WORK ORDER A ->
Decide whether each statement below agrees with the passage on voice user interface design. For each, answer yes or no and quote the exact words of the passage that decide it. (i) Siri Kit, Google Assistant SDK, and Alexa Skills Kit are given as examples of development kits. (ii) The passage recommends doing user research only after the voice user interface design is complete. (iii) Findings from user interviews can be recorded as user stories.

EXERCISE PASSAGE ->

--- START ---

A common practice of designing and building VUIs is using the functionality of the major voice assistants, such as Alexa, Google Assistant, or Siri. All these voice assistants can be embedded in other devices or work as standalone components.
In order to enable the integration of their platforms into third-party apps, the major providers released their development kits allowing programming of custom voice-operated functions. Siri Kit, Google Assistant SDK, and Alexa Skills Kit are examples. By using the kits, you can make voice assistants perform commands related to your application.
However, before starting your voice user interface design, we recommend that you carry out user research to find out how the VUI will be used in your app.

User research

The user research is intended to show what users expect to achieve by operating their application via the VUI. The research usually consists of several steps:

Designing the customer journey map

Whether you are building a new voice-enabled app or integrating a VUI in an existing application, you will need a customer journey map showing the path that the user moves along to achieve the goal of your app. 
While mapping the customer journey, the VUI designer plans the points where voice interaction can be implemented. For example, in a weather forecast app it would be natural to enable the voice command “Show me the weather forecast for tonight”.

Analyzing user requirements

Before planning the VUI design, you should identify the requirements that users might have for your voice interface. A good method is to conduct user interviews, and to record your findings in the form of user stories. For example, if you are building a smart home app, you may have the following user story: “As a user, I want to give a voice command so that the kitchen lights are turned on”.
By the way, the same users you asked to participate in the interviews may also help you later at the user testing stage, when you ask them to evaluate whether your design corresponds to their requirements and expectations.

--- END ---

WORK ORDER B ->
Swap "Politică" for "Economie" in the entries, starting at the line that contains "Libertateapentrufemei.ro" and ending at the last line of the entries, both included. Write out only those lines again with nothing else changed, and leave out the pictures.

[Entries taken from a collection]
--- START ---

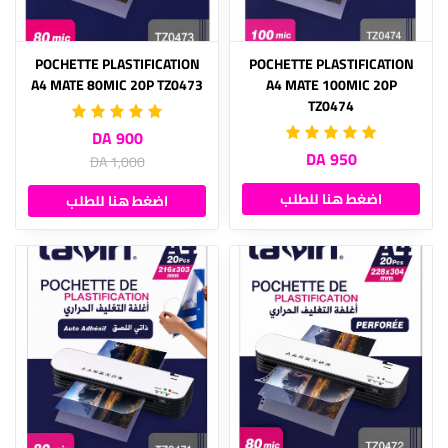
POCHETTE PLASTIFICATION
POCHETTE PLASTIFICATION
A4 MATE 80MIC 20P TZ0473
A4 MATE 100MIC 20P
TZ0474
900 DA
950 DA
1,000 DA
اضغط هنا للطلب
اضغط هنا للطلب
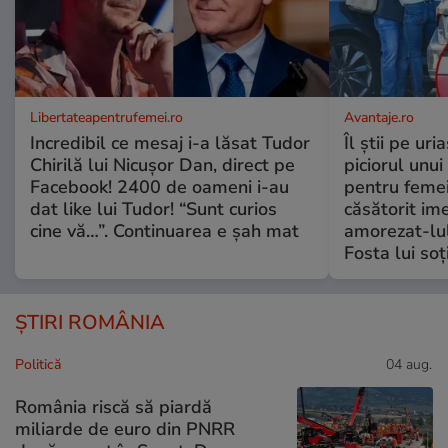
Libertateapentrufemei.ro
Avantaje.ro
Incredibil ce mesaj i-a lăsat Tudor
Îl știi pe ur
Chirilă lui Nicușor Dan, direct pe
piciorul unui
Facebook! 2400 de oameni i-au
pentru femei
dat like lui Tudor! “Sunt curios
căsătorit ime
cine vă…”. Continuarea e șah mat
amorezat-lul
Fosta lui soț
ȘTIRI ROMÂNIA
Politică
04 aug.
România riscă să piardă
miliarde de euro din PNRR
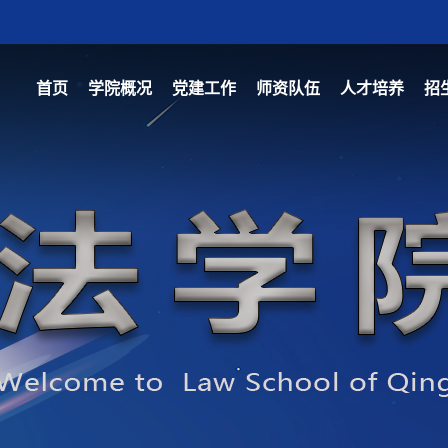
首页
学院概况
党建工作
师资队伍
人才培养
招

--- END ---

WRITTEN REPLY A ->
(i) Yes: "Siri Kit, Google Assistant SDK, and Alexa Skills Kit are examples."
(ii) No: "before starting your voice user interface design, we recommend that you carry out user research"
(iii) Yes: "A good method is to conduct user interviews, and to record your findings in the form of user stories."

WRITTEN REPLY B ->
Libertateapentrufemei.ro
Avantaje.ro
Incredibil ce mesaj i-a lăsat Tudor
Îl știi pe ur
Chirilă lui Nicușor Dan, direct pe
piciorul unui
Facebook! 2400 de oameni i-au
pentru femei
dat like lui Tudor! “Sunt curios
căsătorit ime
cine vă…”. Continuarea e șah mat
amorezat-lul
Fosta lui soț
ȘTIRI ROMÂNIA
Economie
04 aug.
România riscă să piardă
miliarde de euro din PNRR
首页
学院概况
党建工作
师资队伍
人才培养
招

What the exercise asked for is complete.